SELECTED EXCERPT:

The process of evaluating a model, and especially a climate model, thus has several steps. First is to collect observations and then to analyze and understand the observations. Understanding includes accuracy of the observations, and the uncertainty in the observations, which comes from the length of the observational record (the sampling in time) and the sampling in space as well. There are likely to be many different observations to compare with a model. Some observations may be the same quantity, such as several sets of temperature observations. Some observations will be different quantities, such as temperature, precipitation, wind, or soil moisture. Once we have a set of comparisons with observations, we know how different a model is from observations in many ways. We can decide the value of the model and whether the model is adequate by having a value higher than some threshold, such as a sufficiently low error in comparison to an observation. And if not, or if we are not satisfied, then we seek to improve the model. In a theoretical sense, since all models are wrong in some way, they can always be improved. Of course, the same could be said for observations. Understanding the uncertainty in the observations, including the models that go into the observations, and the difference between what the observations and the model represents is critical for evaluation.

1.3 Model Improvement

Specifically for climate models, there are many different ways to approach model improvement. The methods come from an understanding of where the model error comes from. Models are a series of components (atmosphere, ocean, land) coupled together. Each component model is a series of processes (e.g., radiative heating, motions, transformations of water, plant growth) described by parameterizations of processes (condensation, evapotranspiration, etc.). The processes themselves may not be represented well. Perhaps the major issue is not describing the basic physics or chemistry of a problem, but rather the variability below the model scale. An example might be a chemical reaction with a defined reaction rate. These rates are measured usually in a laboratory with pure substances. But approximating the same rate in a large volume of atmosphere, which is not well mixed, may be very difficult to get right. Thus, parameterizations of processes can be improved, often with detailed observations of the world around us to see if we can reproduce particular times and places. Comparisons can be made for individual events, or for many events to generate an “observed” and “simulated” climate (or climatology) of a particular place or many places.

TASK DETAILS: Extend the passage on evaluating and improving climate models, starting after its final sentence.

INFORMATION PROVIDED:
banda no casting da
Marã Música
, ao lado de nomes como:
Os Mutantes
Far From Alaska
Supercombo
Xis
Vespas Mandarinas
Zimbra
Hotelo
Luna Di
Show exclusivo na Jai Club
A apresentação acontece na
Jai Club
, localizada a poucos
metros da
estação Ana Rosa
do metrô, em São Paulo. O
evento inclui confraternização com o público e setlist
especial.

WRITTEN ANSWER:
Model errors (model uncertainty ) can also arise from the complex coupling of the system rather than from individual processes. Individually the atmosphere can be driven by surface observations, or it can be coupled to the land and ocean. Often there are errors in the coupling or the translation that can lead to biases. More frequently, there are biases in one component or process that affect others, and often compensating errors arise where one process may be too large, and a competing process too small, with the result being right, but for the wrong reasons. For example, if there are too many clouds shading an ice-covered surface, but the surface is darker than it should be, then you can get the right surface energy balance, but for the wrong reason. The model appears fine compared to observations. But how this incorrect balance changes may be different. The hope is that with sufficient observations (e.g., also measuring the brightness or albedo of the surface), these biases can be eliminated.

When evaluating models, we typically find that they differ from each other, as well as from the observations. This is actually useful. Different climate models contain different representations of different processes, coupled together in different ways. It is not surprising that answers will be statistically different when compared. This applies not just to large-scale climate predictions like the global average mean temperature well into the future, but also to evaluation of individual events. The differences are useful, in the same way that the different models of temperature from a mercury thermometer or an infrared thermometer may be useful for understanding the uncertainty and variability of temperature.

2 Climate Model Evaluation

It is not always straightforward to envision how a climate model is evaluated. The concept of evaluation involves comparing a climate model to observations. Climate is a distribution, so the process of evaluation is a comparison of distributions, for example, a distribution of temperature, between a model and a set of observations. We have discussed how observations are taken, but how are climate model data generated to create a distribution? There are different ways to perform a simulation experiment that integrates a climate model. Since climate models are computer programs, performing a simulation is usually called running the model (as in running a computer program).

Climate models are generally run in different ways for evaluation against observations in the present and past, than for prediction of the future (for which there are no observations). We discuss some of these ways in the sections that follow. The different types of simulations are designed to test different parts of climate models against different types of observations. Understanding the ways that simulations are run is important for understanding and evaluating model output, and for understanding the results.

2.1 Types of Comparisons

There are several different types of simulations for evaluation of climate models. Typically parts of a climate model (like the atmosphere) are constrained in some way (some inputs are specified, such as the ocean surface temperature beneath the model) to evaluate them against some type of observations for the present or the past. These can be observations of individual events or case studies. They can also be representations of climate (averages, variability) over short or long periods of time, from years to centuries.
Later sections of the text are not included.